DOCUMENT EXTRACT
• • • • • • •

German art in London: meet Michael Riedel
This year, there’s a few big-name German artists coming to London. In September you’ll see the legendary Anselm Kiefer at the Royal Academy. Expressionist giant George Baselitz has shown paintings at Gagosian and renaissance drawings from his personal collection at the RA, whilst his extended show continues at the British Museum.
Which raises the question: what of the generation behind Keifer and Baselitz? Well, meet Michael Riedel. He’s 41 and making an enormous stir with his work, which can currently be seen at David Zwirner in Mayfair until 31st May. Based in Frankfurt, this is Riedel’s first solo show in London. And while his work can be seen as the opposite of Keifer and Baselitz’s heroic paintings, one could perhaps draw a line of connection between Riedel and veteran German artist Gerhard Richter’s use of old news imagery in his photo-paintings.
Riedel, a tall and laconic figure who looks splendid in Scott Walker-style sunglasses and late-Mod haircut (“I’m still in love with my fantasy of the ’60s”, he has said), claims his work is 'naive'. He explains that the Zwirner show is two exhibitions in one.
Downstairs, he has hung work from a series called Oskar which consists of photocopied and found materials. Oskar is also the title of a new book that will debut at the exhibition, named after an abandoned building on Oskar-von-Miller Strasse in Frankfurt. With friends, Riedel transformed the structure from an old junkie’s squat into an experimental art space with a lively events programme that even included Friday-night dinners at Riedel's studio. He has said it was like 'a giant copy machine' and in a sense it quotes earlier experimental spaces, namely Andy Warhol’s Factory.

• • • • • • •

BRIEF 1
Write out every one of the word transcription rows below, line for line and unchanged, leaving out the pictures.

(Stored records)
• • • • • • •

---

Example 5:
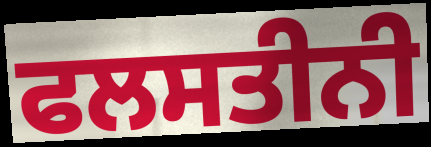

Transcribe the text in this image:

ਫਲਸਤੀਨੀ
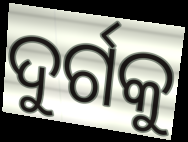
ଦୁର୍ଗକୁ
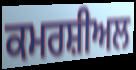
ਕਮਰਸ਼ੀਅਲ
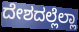
ದೇಶದಲ್ಲೆಲ್ಲಾ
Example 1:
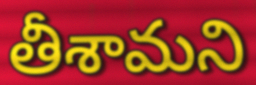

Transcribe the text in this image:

తీశామని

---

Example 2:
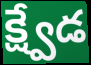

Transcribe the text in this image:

క్ష్వేడ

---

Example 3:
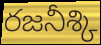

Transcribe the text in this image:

రజనీశ్కి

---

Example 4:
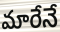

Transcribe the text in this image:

మారేనే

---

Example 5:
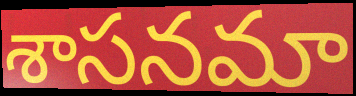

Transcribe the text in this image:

శాసనమా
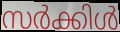
സർക്കിൾ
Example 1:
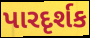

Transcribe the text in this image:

પારદૃર્શક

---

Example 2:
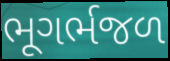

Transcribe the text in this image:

ભૂગર્ભજળ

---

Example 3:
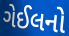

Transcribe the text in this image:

ગેઈલનો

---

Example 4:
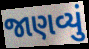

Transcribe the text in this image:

જાણવ્યું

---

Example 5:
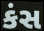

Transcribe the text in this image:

કંસ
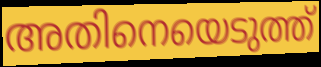
അതിനെയെടുത്ത്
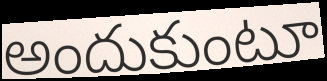
అందుకుంటూ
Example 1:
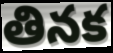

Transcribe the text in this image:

తినక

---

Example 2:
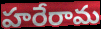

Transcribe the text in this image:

హరేరామ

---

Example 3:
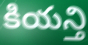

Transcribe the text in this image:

కియన్తి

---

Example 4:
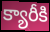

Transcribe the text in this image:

క్యారీకి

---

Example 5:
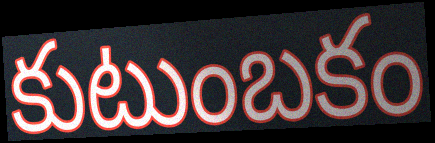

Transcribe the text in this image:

కుటుంబకం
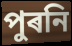
পুৰনি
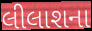
લીલાશના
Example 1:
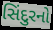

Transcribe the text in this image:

સિંદુરનો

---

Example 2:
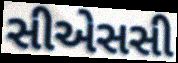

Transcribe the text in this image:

સીએસસી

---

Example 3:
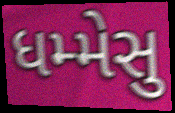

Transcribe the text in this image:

ધમ્મેસુ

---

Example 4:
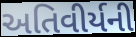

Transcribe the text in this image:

અતિવીર્યની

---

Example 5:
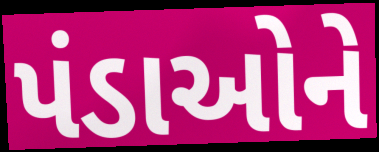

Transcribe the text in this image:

પંડાઓને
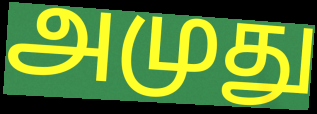
அமுது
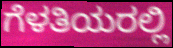
ಗೆಳತಿಯರಲ್ಲಿ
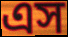
এস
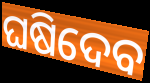
ଘଷିଦେବ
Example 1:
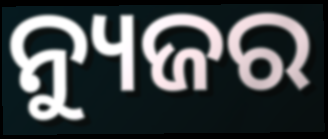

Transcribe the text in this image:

ନ୍ୟୁଜର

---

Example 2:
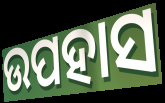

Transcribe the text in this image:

ଉପହାସ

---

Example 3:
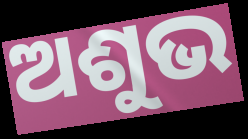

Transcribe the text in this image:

ଅଶୁଭ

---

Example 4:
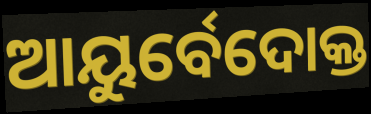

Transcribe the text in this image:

ଆୟୁର୍ବେଦୋକ୍ତ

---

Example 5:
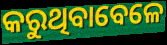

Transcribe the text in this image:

କରୁଥିବାବେଳେ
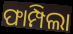
ଫାମ୍ପିଲା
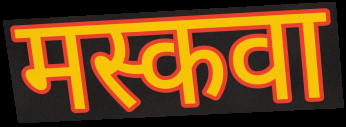
मस्कवा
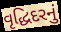
વૃદ્ધિદરનું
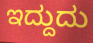
ಇದ್ದುದು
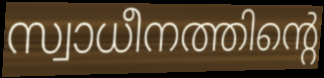
സ്വാധീനത്തിന്റെ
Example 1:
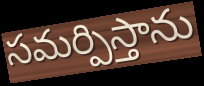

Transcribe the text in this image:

సమర్పిస్తాను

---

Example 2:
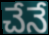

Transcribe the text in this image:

చేనే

• • • • • • •

BRIEF 2
From the article on Michael Riedel, extract word for word the passage between "Riedel, a tall" and "exhibitions in one.", inclusive.

FINAL RESULT 1
---

Example 5:

Transcribe the text in this image:

ਫਲਸਤੀਨੀ
ଦୁର୍ଗକୁ
ਕਮਰਸ਼ੀਅਲ
ದೇಶದಲ್ಲೆಲ್ಲಾ
Example 1:

Transcribe the text in this image:

తీశామని

---

Example 2:

Transcribe the text in this image:

క్ష్వేడ

---

Example 3:

Transcribe the text in this image:

రజనీశ్కి

---

Example 4:

Transcribe the text in this image:

మారేనే

---

Example 5:

Transcribe the text in this image:

శాసనమా
സർക്കിൾ
Example 1:

Transcribe the text in this image:

પારદૃર્શક

---

Example 2:

Transcribe the text in this image:

ભૂગર્ભજળ

---

Example 3:

Transcribe the text in this image:

ગેઈલનો

---

Example 4:

Transcribe the text in this image:

જાણવ્યું

---

Example 5:

Transcribe the text in this image:

કંસ
അതിനെയെടുത്ത്
అందుకుంటూ
Example 1:

Transcribe the text in this image:

తినక

---

Example 2:

Transcribe the text in this image:

హరేరామ

---

Example 3:

Transcribe the text in this image:

కియన్తి

---

Example 4:

Transcribe the text in this image:

క్యారీకి

---

Example 5:

Transcribe the text in this image:

కుటుంబకం
পুৰনি
લીલાશના
Example 1:

Transcribe the text in this image:

સિંદુરનો

---

Example 2:

Transcribe the text in this image:

સીએસસી

---

Example 3:

Transcribe the text in this image:

ધમ્મેસુ

---

Example 4:

Transcribe the text in this image:

અતિવીર્યની

---

Example 5:

Transcribe the text in this image:

પંડાઓને
அமுது
ಗೆಳತಿಯರಲ್ಲಿ
এস
ଘଷିଦେବ
Example 1:

Transcribe the text in this image:

ନ୍ୟୁଜର

---

Example 2:

Transcribe the text in this image:

ଉପହାସ

---

Example 3:

Transcribe the text in this image:

ଅଶୁଭ

---

Example 4:

Transcribe the text in this image:

ଆୟୁର୍ବେଦୋକ୍ତ

---

Example 5:

Transcribe the text in this image:

କରୁଥିବାବେଳେ
ଫାମ୍ପିଲା
मस्कवा
વૃદ્ધિદરનું
ಇದ್ದುದು
സ്വാധീനത്തിന്റെ
Example 1:

Transcribe the text in this image:

సమర్పిస్తాను

---

Example 2:

Transcribe the text in this image:

చేనే

FINAL RESULT 2
Riedel, a tall and laconic figure who looks splendid in Scott Walker-style sunglasses and late-Mod haircut (“I’m still in love with my fantasy of the ’60s”, he has said), claims his work is 'naive'. He explains that the Zwirner show is two exhibitions in one.